▸ SUPPLIED ENTRIES:
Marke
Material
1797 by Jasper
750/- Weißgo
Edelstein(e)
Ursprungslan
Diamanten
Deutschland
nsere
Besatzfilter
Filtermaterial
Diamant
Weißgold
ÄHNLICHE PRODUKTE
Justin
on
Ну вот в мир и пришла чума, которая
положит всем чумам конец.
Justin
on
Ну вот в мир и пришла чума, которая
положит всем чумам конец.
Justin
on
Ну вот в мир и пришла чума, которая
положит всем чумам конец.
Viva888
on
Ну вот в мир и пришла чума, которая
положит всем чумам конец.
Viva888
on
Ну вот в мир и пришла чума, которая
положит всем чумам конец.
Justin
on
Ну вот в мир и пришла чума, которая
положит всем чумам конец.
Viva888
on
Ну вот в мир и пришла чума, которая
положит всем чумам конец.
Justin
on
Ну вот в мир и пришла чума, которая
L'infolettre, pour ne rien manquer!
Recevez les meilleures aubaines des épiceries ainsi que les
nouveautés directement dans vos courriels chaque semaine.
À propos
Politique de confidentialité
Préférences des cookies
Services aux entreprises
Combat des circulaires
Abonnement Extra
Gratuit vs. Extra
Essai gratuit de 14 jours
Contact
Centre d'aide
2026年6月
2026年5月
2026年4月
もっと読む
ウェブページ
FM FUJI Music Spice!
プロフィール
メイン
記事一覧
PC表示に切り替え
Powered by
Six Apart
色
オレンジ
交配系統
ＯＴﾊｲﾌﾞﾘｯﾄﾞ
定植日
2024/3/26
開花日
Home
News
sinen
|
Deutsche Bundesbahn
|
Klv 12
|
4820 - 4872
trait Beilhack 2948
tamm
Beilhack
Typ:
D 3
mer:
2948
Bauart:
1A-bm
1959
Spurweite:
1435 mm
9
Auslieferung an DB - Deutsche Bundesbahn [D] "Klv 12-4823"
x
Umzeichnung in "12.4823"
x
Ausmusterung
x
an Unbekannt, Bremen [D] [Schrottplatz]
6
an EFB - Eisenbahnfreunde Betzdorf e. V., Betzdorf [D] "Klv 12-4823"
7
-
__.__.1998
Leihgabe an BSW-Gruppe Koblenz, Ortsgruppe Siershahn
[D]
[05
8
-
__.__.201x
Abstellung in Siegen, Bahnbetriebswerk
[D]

▸ WHAT YOU ARE ASKED TO DO: Convert the lines from the start of the records up to and including the line containing "L'infolettre, pour ne rien manquer!" into a Markdown table with the columns No. and Text, numbering each row and leaving out blank lines.

▸ YOUR SOLUTION:
| No. | Text |
|---|---|
| 1 | Marke |
| 2 | Material |
| 3 | 1797 by Jasper |
| 4 | 750/- Weißgo |
| 5 | Edelstein(e) |
| 6 | Ursprungslan |
| 7 | Diamanten |
| 8 | Deutschland |
| 9 | nsere |
| 10 | Besatzfilter |
| 11 | Filtermaterial |
| 12 | Diamant |
| 13 | Weißgold |
| 14 | ÄHNLICHE PRODUKTE |
| 15 | Justin |
| 16 | on |
| 17 | Ну вот в мир и пришла чума, которая |
| 18 | положит всем чумам конец. |
| 19 | Justin |
| 20 | on |
| 21 | Ну вот в мир и пришла чума, которая |
| 22 | положит всем чумам конец. |
| 23 | Justin |
| 24 | on |
| 25 | Ну вот в мир и пришла чума, которая |
| 26 | положит всем чумам конец. |
| 27 | Viva888 |
| 28 | on |
| 29 | Ну вот в мир и пришла чума, которая |
| 30 | положит всем чумам конец. |
| 31 | Viva888 |
| 32 | on |
| 33 | Ну вот в мир и пришла чума, которая |
| 34 | положит всем чумам конец. |
| 35 | Justin |
| 36 | on |
| 37 | Ну вот в мир и пришла чума, которая |
| 38 | положит всем чумам конец. |
| 39 | Viva888 |
| 40 | on |
| 41 | Ну вот в мир и пришла чума, которая |
| 42 | положит всем чумам конец. |
| 43 | Justin |
| 44 | on |
| 45 | Ну вот в мир и пришла чума, которая |
| 46 | L'infolettre, pour ne rien manquer! |